Previously Marcia led the first ever UK-wide Inquiry into Self-harm among Young People, funded by the Mental Health Foundation and the Camelot Foundation. This influential Inquiry identified and commissioned innovative approaches to react and influence current knowledge, practice and policy in this field. She has also been the Research Manager at Safe in the City, an action research programme established to pilot new ways of preventing youth homelessness in London by working with young people and their families.
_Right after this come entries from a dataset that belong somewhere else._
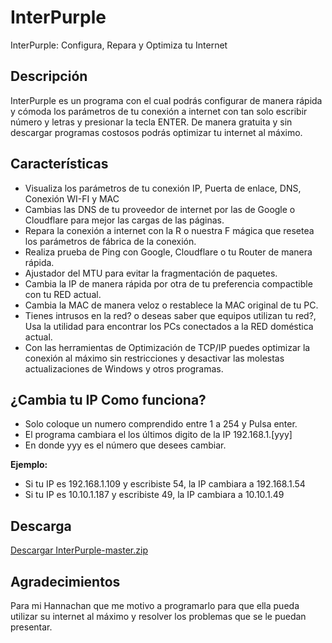 # InterPurple
InterPurple: Configura, Repara y Optimiza tu Internet

## Descripción

InterPurple es un programa con el cual podrás configurar de manera rápida y cómoda los parámetros de tu conexión a internet con tan solo escribir número y letras y presionar la tecla ENTER.
De manera gratuita y sin descargar programas costosos podrás optimizar tu internet al máximo.

## Características

* Visualiza los parámetros de tu conexión IP, Puerta de enlace, DNS, Conexión WI-FI y MAC
* Cambias las DNS de tu proveedor de internet por las de Google o Cloudflare para mejor las cargas de las páginas.
* Repara la conexión a internet con la R o nuestra F mágica que resetea los parámetros de fábrica de la conexión.
* Realiza prueba de Ping con Google, Cloudflare o tu Router de manera rápida.
* Ajustador del MTU para evitar la fragmentación de paquetes.
* Cambia la IP de manera rápida por otra de tu preferencia compactible con tu RED actual.
* Cambia la MAC de manera veloz o restablece la MAC original de tu PC.
* Tienes intrusos en la red? o deseas saber que equipos utilizan tu red?, Usa la utilidad para encontrar los PCs conectados a la RED doméstica actual.
* Con las herramientas de Optimización de TCP/IP puedes optimizar la conexión al máximo sin restricciones y desactivar las molestas actualizaciones de Windows y otros programas.

## ¿Cambia tu IP Como funciona?
* Solo coloque un numero comprendido entre 1 a 254 y Pulsa enter.
* El programa cambiara el los últimos digito de la IP 192.168.1.[yyy]
* En donde yyy es el número que desees cambiar.

**Ejemplo:**
* Si tu IP es 192.168.1.109 y escribiste 54, la IP cambiara a 192.168.1.54
* Si tu IP es 10.10.1.187 y escribiste 49, la IP cambiara a 10.10.1.49

## Descarga

[Descargar InterPurple-master.zip](https://github.com/Henrykun/InterPurple/archive/master.zip)

## Agradecimientos

Para mi Hannachan que me motivo a programarlo para que ella pueda utilizar su internet al máximo y resolver los problemas que se le puedan presentar.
Marcia has also worked as a researcher at the Institute of Psychiatry on a longitudinal examination of outcomes for English and Romanian Adoptees; at the Institute of Education examining the impact of parents on their children's employability; and has worked freelance as a consultant for PACE helping them evaluate the effectiveness of a therapeutic group work approach to HIV prevention with gay men in North London. Marcia holds a M.Sc. and Ph.D. in developmental psychology from the Institute of Education and the Social, Genetic and Developmental Psychiatry Research Centre, Institute of Psychiatry, respectively.
Selected publications (other than those published directly by the Young Foundation):
- Brophy, M. (May 2008). 'A Civic Recipe for Happiness. Can local authorities find a way to make us all happy?'. New Start, 23 May 2008.
- Foskett, T. and Brophy, M. (October 2006). ‘Talking Spaces II: A Therapeutic Groupwork Approach to HIV Prevention with Gay Men'. Commissioned and written for PACE.
- Brophy, M. (May 2006). ‘Young People & Self-harm: Findings from a National Inquiry'. Final report; Mental Health Foundation & Camelot Foundation.
- Dunn, J. and Brophy, M. (2005). ‘Communication, relationships, and individual differences in children's understanding of mind'. In: Why Language Matters for Theory of Mind, (eds) Astington, J.W. and Baird, J.A. Oxford: Oxford University Press
- Brophy, M. (2003). ‘Consulting Young People in Hackney - Perceptions Around Homelessness'.
- Internal report for Hackney Council Housing Department's homelessness strategy.
- Brophy, M., Talyor, E. and Hughes, C. (2002). ‘To go or not to go: Inhibitory control in ‘hard to manage' children.' Infant and Child Development, Special Issue on Executive Functions and Development, 11, 125-140.
- Brophy, M. and Dunn, J. (2002). ‘What did mummy say? Dyadic interactions between ‘hard to manage' children and their mothers.' Journal of Abnormal Child Psychology, 30(2), 103-112.